After so many years of writing about wine I experienced another epiphany yesterday. In the company of 75 gathered aficionados I listened to winemakers and viticulturists talk about their land, their soil, the tender regard they had for their particular slope of eden.
And as they talked, we tasted wines made from their grapes ranging throughout the appellation, a cross-section of four of the AVA’s distinctive winegrowing areas.  And in each of the four flights (four vineyards x three winemakers = a dozen wines), the individual personalities, desires, and  vitality of those vineyards unfurled.
Wine. A living work of art existing for the moment of time it takes to travel from sip, to palate, to memory. Liquid music.  Like music, wine is a living creation, existing as long as it is tasted (experienced, played). Music isn’t quite right as an analog, but it’s more apt than painting (too concrete) or sculpture (again, extant in a specific time and place). Music exists in many states—altered states, if you will. In Brian Eno’s head, on a cocktail napkin at Brian Eno’s favorite saloon, in Brian Eno’s computer (software program where it can be emailed to his friends and collaborators), and finally in both the real spacetime world, as well as infinitely in cyberspace.
What can wine do in a similar way?
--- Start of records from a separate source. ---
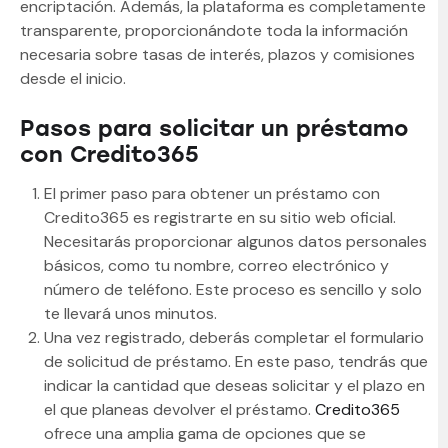
encriptación. Además, la plataforma es completamente
transparente, proporcionándote toda la información
necesaria sobre tasas de interés, plazos y comisiones
desde el inicio.
Pasos para solicitar un préstamo
con Credito365
El primer paso para obtener un préstamo con
Credito365 es registrarte en su sitio web oficial.
Necesitarás proporcionar algunos datos personales
básicos, como tu nombre, correo electrónico y
número de teléfono. Este proceso es sencillo y solo
te llevará unos minutos.
Una vez registrado, deberás completar el formulario
de solicitud de préstamo. En este paso, tendrás que
indicar la cantidad que deseas solicitar y el plazo en
el que planeas devolver el préstamo.
Credito365
ofrece una amplia gama de opciones que se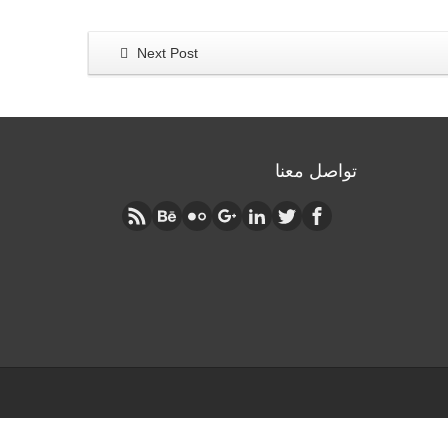
Next Post
تواصل معنا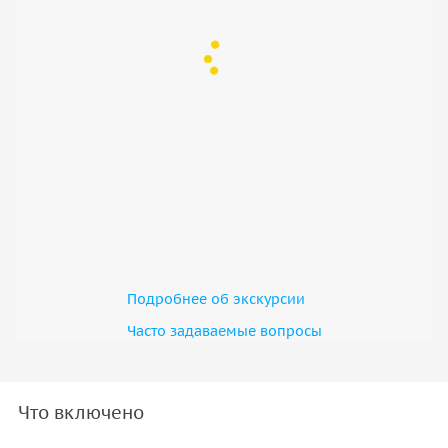
Подробнее об экскурсии
Часто задаваемые вопросы
Что включено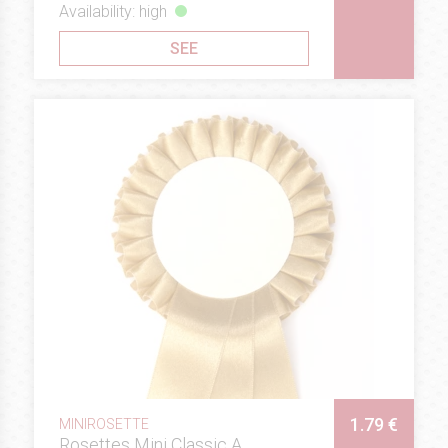
Availability: high
SEE
1.79 €
MINIROSETTE
Rosettes Mini Classic A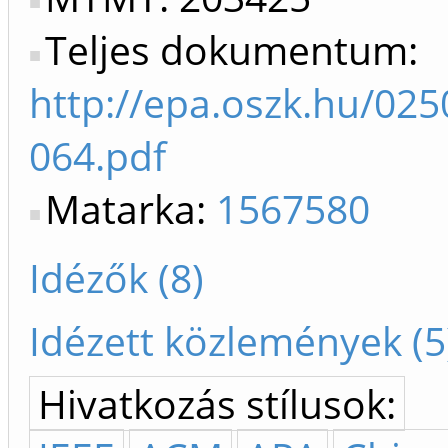
Teljes dokumentum:
http://epa.oszk.hu/02
064.pdf
Matarka:
1567580
Idézők (8)
Idézett közlemények (5
Hivatkozás stílusok: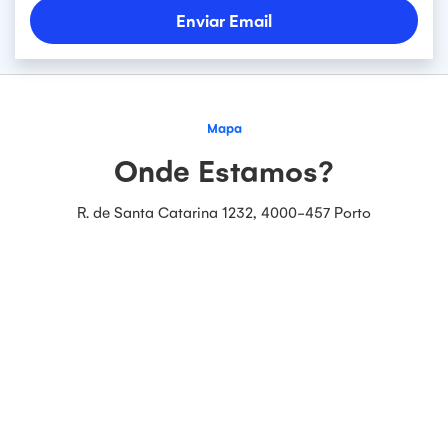
Enviar Email
Obrigado pelo seu contacto!
Mapa
Responderemos o mais brevemente possível.
Onde Estamos?
R. de Santa Catarina 1232, 4000-457 Porto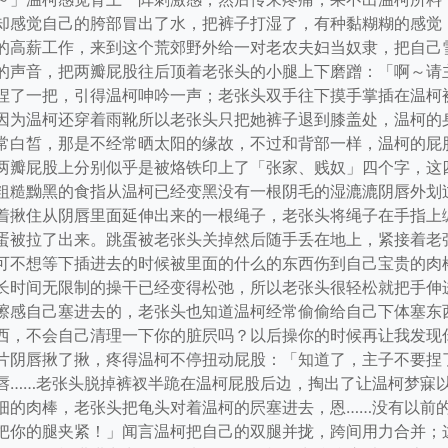
却感觉自己的胯部冒出了水，把裤子打湿了，有种黏糊糊的感觉
的高薪工作，来到这个荒郊野外给一对老农夫妇当奴隶，把自己
的声音，把两瓣屁股往后顶着老张头的小腿上下磨蹭：「啊～请
捏了一把，引得温柯呻吟一声；老张头双手往下摸手掌插在温柯
因为温柯还穿着雨靴所以老张头只把她裤子退到膝盖处，温柯的
常白皙，那是不经常晒太阳的缘故，不过和背部一样，温柯的屁
两瓣屁股上分别似乎是被烙铁印上了「张家、贱奴」四个字，这
粗糙黝黑的食指从温柯已经变黑没有一根阴毛的湿漉漉阴唇外划
着揪住从阴唇里面延伸出来的一根绳子，老张头将绳子在手指上
蛋被拉了出来。跳蛋被老张头关掉然后随手丢在地上，紧接着老
可不想等下插进去的时候被里面的什么的东西伤到自己宝贵的肉
长时间无限制的操干已经变得松弛，所以老张头很轻松就把手伸
擦感自己塞进去的，老张头也知道温柯经常偷偷给自己下体塞东
西，不会自己清理一下你的脏屄吗？以后操你的时候再让我发现
片阴唇揪了揪，疼得温柯不停扭动屁股：「知道了，主子不要捏
唇……老张头脱掉裤衩半跪在温柯屁股后边，掏出了让温柯梦寐
细的肉棒，老张头把龟头对着温柯的屄塞进去，恩……没有以前
把你的腿夹紧！」闻言温柯把自己的双腿并拢，跨间用力合并；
Well it can exist, sleeping in potentia, for the vineyard manager to sense its dormant potential. The winemaker tastes the grapes from time to time, and sure enough a oeno-identity begins to take shape in her or his consciousness. e.g. This is going to be an unusually spicy syrah. As they grow and ripen, the grapes begin to form ideas of their own, extracting the choice bits of mineral information and climactic tricks and driving them forward toward the future flavors.
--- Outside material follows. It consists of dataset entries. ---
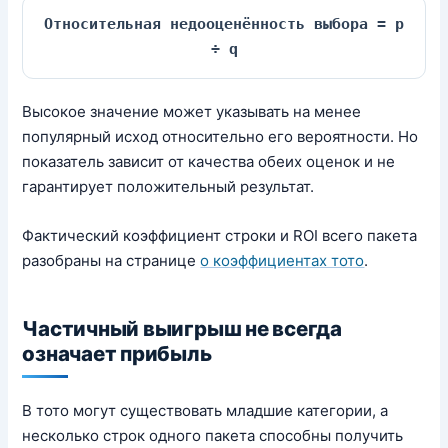
Относительная недооценённость выбора = p
÷ q
Высокое значение может указывать на менее
популярный исход относительно его вероятности. Но
показатель зависит от качества обеих оценок и не
гарантирует положительный результат.
Фактический коэффициент строки и ROI всего пакета
разобраны на странице
о коэффициентах тото
.
Частичный выигрыш не всегда
означает прибыль
В тото могут существовать младшие категории, а
несколько строк одного пакета способны получить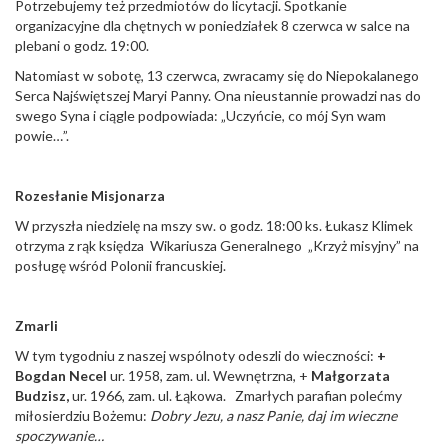
Potrzebujemy też przedmiotów do licytacji. Spotkanie
organizacyjne dla chętnych w poniedziałek 8 czerwca w salce na
plebani o godz. 19:00.
Natomiast w sobotę, 13 czerwca, zwracamy się do Niepokalanego
Serca Najświętszej Maryi Panny. Ona nieustannie prowadzi nas do
swego Syna i ciągle podpowiada: „Uczyńcie, co mój Syn wam
powie…”.
Rozesłanie Misjonarza
W przyszła niedzielę na mszy sw. o godz. 18:00 ks. Łukasz Klimek
otrzyma z rąk księdza Wikariusza Generalnego „Krzyż misyjny” na
posługę wśród Polonii francuskiej.
Zmarli
W tym tygodniu z naszej wspólnoty odeszli do wieczności:
+
Bogdan Necel
ur. 1958, zam. ul. Wewnętrzna, +
Małgorzata
Budzisz,
ur. 1966, zam. ul. Łąkowa. Zmarłych parafian polećmy
miłosierdziu Bożemu:
Dobry Jezu, a nasz Panie, daj im wieczne
spoczywanie…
Weather does whatever it does, for example dashing hopes of early ripening but perhaps diving deeper into flavor intensity with its geological moodswings. And so harvest comes, the brix and ph are what they are, and finally after picking before daylight, the winemakers receive their sacramental ingredients and begin to compose. The alchemy that  burnishes what the season, soil, and vineyard terroir have already supplied is the work of the winemakers. But it’s that flat out gamble, yes that’s exactly what it is, that gamble that something exceptional—and even if not exceptional at the very least something different — will result (after fermenting, racking, barreling, and waiting) that makes winemaking such a rush, such a heady art form. The composer can tinker endlessly, (and here’s where the analogy breaks down) but the winemaker still must work with the grapes which that season and that place has yielded.Â
Into the bottles! Then more waiting. Finally my hand reaches toward the shelf of bottles and I choose that wine to come home with me. I open it and let it be influenced by oxygen, teased into releasing all of its inherent flavor notes, its unique character. Only when I begin to taste the wine, does it finally fulfill its destiny. In that taste, in my mouth, the wine lives. And when that glass, that bottle, and finally that entire vintage are gone, the wine achieves its final incarnation—as a sensuous memory.